Abs. 2 umschreibt die Aufgaben des Jugendamtes während der Inobhutnahme, seine Beratungs- und Unterstützungspflichten, das Recht des Kindes oder des Jugendlichen zur Benachrichtigung einer Person seines Vertrauens, die Pflicht des Jugendamtes zur Sicherstellung von Unterhalt und Krankenhilfe und dessen Berechtigung zur Vornahme aller notwendigen Rechtshandlungen sowie die Pflicht zur Berücksichtigung des Willens des Personensorge- und des Erziehungsberechtigten.
Den Übergang zu einer dauerhaften Aufenthaltsregelung gibt Abs. 3 vor. Dabei besteht eine Pflicht zur Unterrichtung des Personensorgeberechtigten bzw. des Erziehungsberechtigten.
Daran anschließend definiert Abs. 4 die Beendigung der Inobhutnahme.
Die besonderen Voraussetzungen für freiheitsentziehende Maßnahmen regelt Abs. 5, für die Anwendung unmittelbaren Zwanges stellt Abs. 6 klar, dass es dafür besonderer Befugnisse bedarf.
2 Rechtspraxis
2.1 Geschützter Personenkreis
Rz. 3
Geschützt sind Kinder im Alter von weniger als 14 Jahren (§ 7 Abs. 1 Nr. 1) und Jugendliche, die 14, aber noch nicht 18 Jahre alt sind (§ 7 Abs. 1 Nr. 2).
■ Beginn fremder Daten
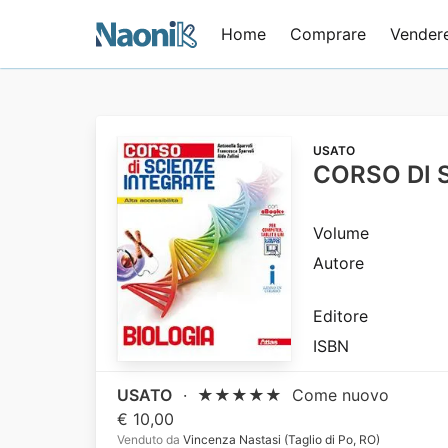
Home
Comprare
Vender
USATO
CORSO DI 
Volume
Autore
Editore
ISBN
USATO
·
★★★★★
Come nuovo
€ 10,00
Venduto da
Vincenza Nastasi (Taglio di Po, RO)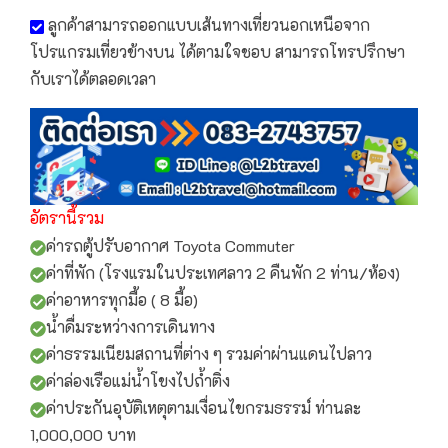
ลูกค้าสามารถออกแบบเส้นทางเที่ยวนอกเหนือจาก
โปรแกรมเที่ยวข้างบน ได้ตามใจชอบ สามารถโทรปรึกษา
กับเราได้ตลอดเวลา
อัตรานี้รวม
ค่ารถตู้ปรับอากาศ Toyota Commuter
ค่าที่พัก (โรงแรมในประเทศลาว 2 คืนพัก 2 ท่าน/ห้อง)
ค่าอาหารทุกมื้อ ( 8 มื้อ)
น้ำดื่มระหว่างการเดินทาง
ค่าธรรมเนียมสถานที่ต่าง ๆ รวมค่าผ่านแดนไปลาว
ค่าล่องเรือแม่น้ำโขงไปถ้ำติ่ง
ค่าประกันอุบัติเหตุตามเงื่อนไขกรมธรรม์ ท่านละ
1,000,000 บาท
Die Inobhutnahme eines Ungeborenen kommt nicht in Betracht, erst recht nicht die Inobhutnahme eines eingefrorenen Embryos (OVG Nordrhein-Westfalen, Urteil v. 15.1.2014, 12 A 2078/13). Unerheblich ist, ob sie unter elterlicher Sorge oder unter Pflegschaft oder Vormundschaft stehen. Ausländische Kinder und Jugendliche werden in Abs. 1 Satz 1 gesondert genannt. Junge Volljährige die 18, aber noch nicht 27 Jahre alt sind (§ 7 Abs. 1 Nr. 3) und erst recht Volljährige gehören nicht zum geschützten Personenkreis. Das gilt auch für die vorläufige Inobhutnahme nach § 42a (BVerwG, Urteil v. 26.4.2018, 5 C 11/17). Für sie kommt nicht die Inobhutnahme, wohl aber kommen Maßnahmen nach § 19 Abs. 1 (betreutes Wohnen), § 41 Abs. 1 (Hilfe für die Persönlichkeitsentwicklung und zur eigenverantwortlichen Lebensführung) als Krisenintervention in Betracht.
Rz. 4
Die Altersfeststellung, d. h. eine Prüfung, ob es sich bei der betreffenden Person um einen Jugendlichen oder um einen jungen Erwachsenen handelt, der das 18. Lebensjahr bereits vollendet hat, kam und kommt bei Inländern nur selten vor. Das Jugendamt hat ggf. Ermittlungen zur Altersfeststellung nach Maßgabe der §§ 20, 21 SGB X durchzuführen. Seit 2015 sind jedoch zahlreiche unbegleitete, fast ausschließlich männliche Personen nach Deutschland eingereist, die sich als Minderjährige ausgeben. Vielfach sind bei ihnen Ausweispapiere oder sonstige schriftliche Angaben über das Alter nicht vorhanden. Mündliche Angaben sind ungenau oder sogar widersprüchlich. Falsche Altersangaben haben außerdem den Hintergrund, dass die Minderjährigkeit Vorteile bringt, etwa eine bessere Unterbringung durch das Jugendamt statt durch Ausländerbehörden in einer Flüchtlingsunterkunft sowie eine geringere Wahrscheinlichkeit, abgeschoben zu werden (Kirchhoff, in: Luther/Nellissen, Juris-PK SGB VIII, 2. Aufl. 2018, § 42 Rz. 50). Dies hat der Gesetzgeber erkannt und...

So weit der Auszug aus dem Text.